Cortisol, Total Serum

Test Code
CORT


CPT Codes
82533

Preferred Specimen


Serum




Transport Container
Serum Seperator Tube (SST)


Transport Temperature
Refrigerated


Specimen Stability
Serum and plasma samples may be stored for up to 5 days at 2–8 °C (36–46 °F) or 4 weeks at -20 °C (-4 °F).


Methodology
Immunoassay

Setup Schedule
Tuesday and Friday


Reference Range
Before 10:00 am 4.46–22.7 µg/dL
After 5:00 pm  1.7–14.1µg/dL


Clinical Significance
Corticosteroids are synthesized from cholesterol in the adrenal cortex, and cortisol is the main corticosteroid produced and secreted by humans. Physiological actions of cortisol include regulation of carbohydrate metabolism, electrolyte balance, water distribution and immunosuppressant and anti-inflammatory activity. Cortisol secretion is dependent on the integrity of the hypothalamic-pituitary-adrenal (HPA) axis and the steroid exerts a negative feedback on its own synthesis through this axis. Cortisol measurement is thus an important parameter in the investigation of apparent HPA dysfunction. Cortisol circulates largely in protein-bound forms, the majority being attached to corticosteroid binding globulin. The half-life of cortisol in the circulation is about 80 minutes, with approximately 1% excreted unchanged in the urine. This excreted fraction is called urinary “free cortisol” and if renal function is normal, will reflect the level of circulating non-protein bound cortisol. Most immunological methods employed for the determination of urinary free cortisol omit chromatographic steps thereby co-measuring cortisol metabolites. After metabolic breakdown, mainly in the liver, cortisol is excreted into the urine as dihydro-and tetrahydro-derivatives conjugated to glucuronic acid. The circulating cortisol concentration is normally subject to a circadian rhythm, with the maximum level being reached at 8-9 a.m. and the minimum around midnight. Concentrations are usually elevated in pregnancy and in patients receiving high dose estrogen therapy. Anomalous cortisol concentrations can result from stimuli such as trauma, fear, fever, shock, hypoglycemia and depression. In pathological states of the HPA axis, elevated or depressed values of cortisol may be found. Adrenal tumors and pituitary or ectopic adrenocorticotrophic hormone (ACTH)-producing tumors are frequently associated with cortisol over-production (Cushing’s syndrome), while adrenal insufficiency results in cortisol under-production (Addison’s disease).
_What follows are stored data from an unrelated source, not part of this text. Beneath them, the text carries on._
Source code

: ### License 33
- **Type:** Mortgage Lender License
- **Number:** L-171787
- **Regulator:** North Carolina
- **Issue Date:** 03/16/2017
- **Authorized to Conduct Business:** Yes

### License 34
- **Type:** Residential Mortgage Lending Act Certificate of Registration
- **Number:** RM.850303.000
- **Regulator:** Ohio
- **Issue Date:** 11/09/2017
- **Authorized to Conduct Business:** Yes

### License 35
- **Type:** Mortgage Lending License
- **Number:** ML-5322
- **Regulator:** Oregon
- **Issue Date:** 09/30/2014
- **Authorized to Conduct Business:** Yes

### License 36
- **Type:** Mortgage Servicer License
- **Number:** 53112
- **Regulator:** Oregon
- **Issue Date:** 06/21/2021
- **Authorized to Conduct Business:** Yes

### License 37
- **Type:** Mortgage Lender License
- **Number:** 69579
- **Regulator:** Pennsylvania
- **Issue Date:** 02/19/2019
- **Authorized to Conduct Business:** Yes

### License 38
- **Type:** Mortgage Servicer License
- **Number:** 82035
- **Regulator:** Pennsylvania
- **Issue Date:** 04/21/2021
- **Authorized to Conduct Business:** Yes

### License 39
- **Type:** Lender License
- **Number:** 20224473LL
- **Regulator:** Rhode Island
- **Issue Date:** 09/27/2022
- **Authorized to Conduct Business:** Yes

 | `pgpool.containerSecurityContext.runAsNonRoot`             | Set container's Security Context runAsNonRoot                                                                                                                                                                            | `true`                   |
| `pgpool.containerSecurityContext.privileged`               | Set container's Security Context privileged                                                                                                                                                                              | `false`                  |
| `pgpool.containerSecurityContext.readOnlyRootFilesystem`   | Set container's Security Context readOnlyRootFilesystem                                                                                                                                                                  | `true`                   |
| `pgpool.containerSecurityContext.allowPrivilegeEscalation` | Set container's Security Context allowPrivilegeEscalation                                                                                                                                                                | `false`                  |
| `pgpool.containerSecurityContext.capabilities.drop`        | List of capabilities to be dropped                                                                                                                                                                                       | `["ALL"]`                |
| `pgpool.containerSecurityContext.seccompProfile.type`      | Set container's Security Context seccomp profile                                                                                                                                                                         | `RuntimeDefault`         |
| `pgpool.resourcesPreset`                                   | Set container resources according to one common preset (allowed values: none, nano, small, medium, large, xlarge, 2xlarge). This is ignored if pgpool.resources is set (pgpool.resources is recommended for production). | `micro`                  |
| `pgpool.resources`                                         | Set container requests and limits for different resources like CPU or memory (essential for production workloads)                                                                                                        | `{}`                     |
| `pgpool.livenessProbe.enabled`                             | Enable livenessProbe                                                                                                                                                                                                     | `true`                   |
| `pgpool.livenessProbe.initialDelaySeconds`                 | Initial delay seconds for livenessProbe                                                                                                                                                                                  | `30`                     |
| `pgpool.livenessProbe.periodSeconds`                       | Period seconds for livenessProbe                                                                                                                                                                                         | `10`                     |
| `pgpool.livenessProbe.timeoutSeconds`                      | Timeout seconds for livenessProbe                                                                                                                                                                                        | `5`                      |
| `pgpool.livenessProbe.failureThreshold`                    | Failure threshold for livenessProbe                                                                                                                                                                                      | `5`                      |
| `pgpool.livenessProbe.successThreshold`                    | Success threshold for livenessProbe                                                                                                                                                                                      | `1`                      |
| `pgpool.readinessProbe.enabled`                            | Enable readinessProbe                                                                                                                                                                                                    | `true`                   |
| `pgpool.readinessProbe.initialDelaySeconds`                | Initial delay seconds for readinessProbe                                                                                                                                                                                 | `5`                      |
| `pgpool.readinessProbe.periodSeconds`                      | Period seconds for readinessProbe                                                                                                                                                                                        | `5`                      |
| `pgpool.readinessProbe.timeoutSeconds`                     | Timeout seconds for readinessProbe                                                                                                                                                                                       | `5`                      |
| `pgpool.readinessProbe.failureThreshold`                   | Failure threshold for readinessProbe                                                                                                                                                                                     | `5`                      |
Last Updated: May 11, 2012


The CPT Codes provided in this document are based on AMA guidelines and are for informational purposes only. CPT coding is the sole responsibility of the billing party. Please direct any questions regarding coding to the payor being billed. Any Profile/panel component may be ordered separately. Reflex tests are performed at an additional charge.